Write out every record below exactly as it stands, leaving the pictures out.

===== Input material

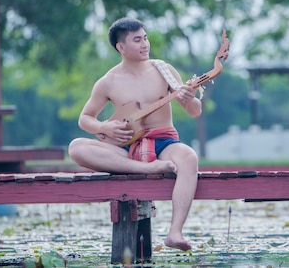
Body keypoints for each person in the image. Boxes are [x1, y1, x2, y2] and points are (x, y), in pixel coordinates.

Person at [68, 17, 201, 251]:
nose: (145, 44)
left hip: (164, 143)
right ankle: (148, 169)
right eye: (137, 40)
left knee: (189, 157)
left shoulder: (163, 69)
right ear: (121, 47)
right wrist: (103, 127)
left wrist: (190, 99)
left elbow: (194, 111)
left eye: (145, 38)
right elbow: (84, 118)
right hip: (127, 148)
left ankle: (174, 232)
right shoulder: (108, 82)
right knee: (76, 148)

==========

Reply:
Body keypoints for each person in the image. Boxes are [x1, y1, x2, y2] and points are (x, y), in pixel coordinates.

Person at [68, 17, 201, 251]:
nose: (145, 44)
left hip: (164, 143)
right ankle: (148, 169)
right eye: (137, 40)
left knee: (189, 157)
left shoulder: (163, 69)
right ear: (121, 47)
right wrist: (103, 127)
left wrist: (190, 99)
left elbow: (194, 111)
left eye: (145, 38)
right elbow: (84, 118)
right hip: (127, 148)
left ankle: (174, 232)
right shoulder: (108, 82)
right knee: (76, 148)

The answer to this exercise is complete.